His interest in all aspects of bird behaviour, such as their migration, led him to go to the University of Chicago to take courses in natural history; he was becoming a zoologist. He had no interest in chemistry, though he began to want to understand the nature of life. But he had heard that living organisms were made up of molecules, and so began to puzzle as to how it was possible to start with molecules and end up with humans. Then in 1946, at the age of 17, he read the physicist Erwin Schrodinger's book What is Life? and became aware of, and interested in, genetics. More important, his reading of the book convinced him that the gene must have an extraordinary structure. At that time, no one knew how genes worked.

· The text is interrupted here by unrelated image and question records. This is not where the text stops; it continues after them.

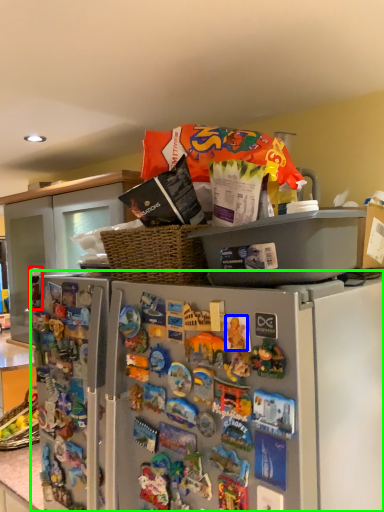
Question: Which object is positioned farthest from toy (highlighted by a red box)? Select from toy (highlighted by a blue box) and refrigerator (highlighted by a green box).

Choices:
 (A) toy
 (B) refrigerator

Answer: (A)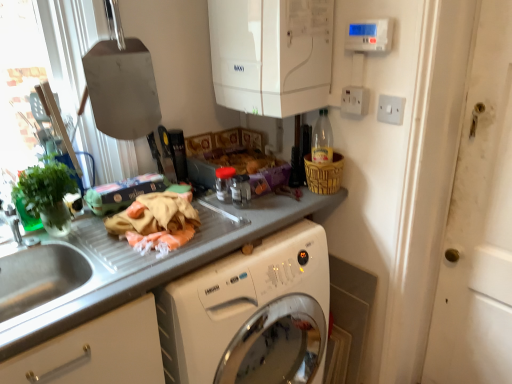
Question: From a real-world perspective, is smooth gray countertop at center positioned above or below white plastic switch at upper right, acting as the 2th electric outlet starting from the left?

He applied to the California Institute of Technology, and this was his first bit of luck - they turned him down. So he went to Indiana University instead. Why Indiana? There were three brilliant geneticists at Indiana for the simple reason that they could not get a job anywhere else: Herman Muller because he had been in Moscow and was perceived to be a communist, and Salvador Luria and Sonneborn because they were Jews. He did a boring doctoral thesis but from Luria he learned about the importance of working on only the important problems and to recognise and keep away from poor science. Both Luria and Muller won Nobel prizes.

In the first summer, they took him to Cold Spring Harbor where geneticists, including Delbruck, met and taught courses. Delbruck - another Nobel Laureate to be - was the intellectual leader. Even more arrogant than Luria, he reinforced how important it was to choose important problems and to make judgments as to what was good or bad science.

Watson wanted to be like Delbruck - not only brilliant, but good-looking and a fine tennis player. It was particularly rewarding to be treated by him and the others as an equal, even though he knew he was not. But neither Delbruck nor any other geneticist that he knew of was interested in the actual nature of the gene, the structure of DNA. So he went to Copenhagen on the basis of a mistaken view that a scien- tist there shared his interest.

Then he went to Cambridge where he met Francis Crick. The story from then on is brilliantly told in his book the The Double Helix. He confirms that he tried to persuade Rosalind Franklin to build models of DNA, but that she would not listen. That was probably the second bit of luck, for Franklin, working with Maurice Wilkins, should have got the structure herself. Then, there was the third bit of luck. The great chemist Linus Pauling got the structure wrong.

Even so, I still think it is the best scientists that are the luckiest. Focus is all.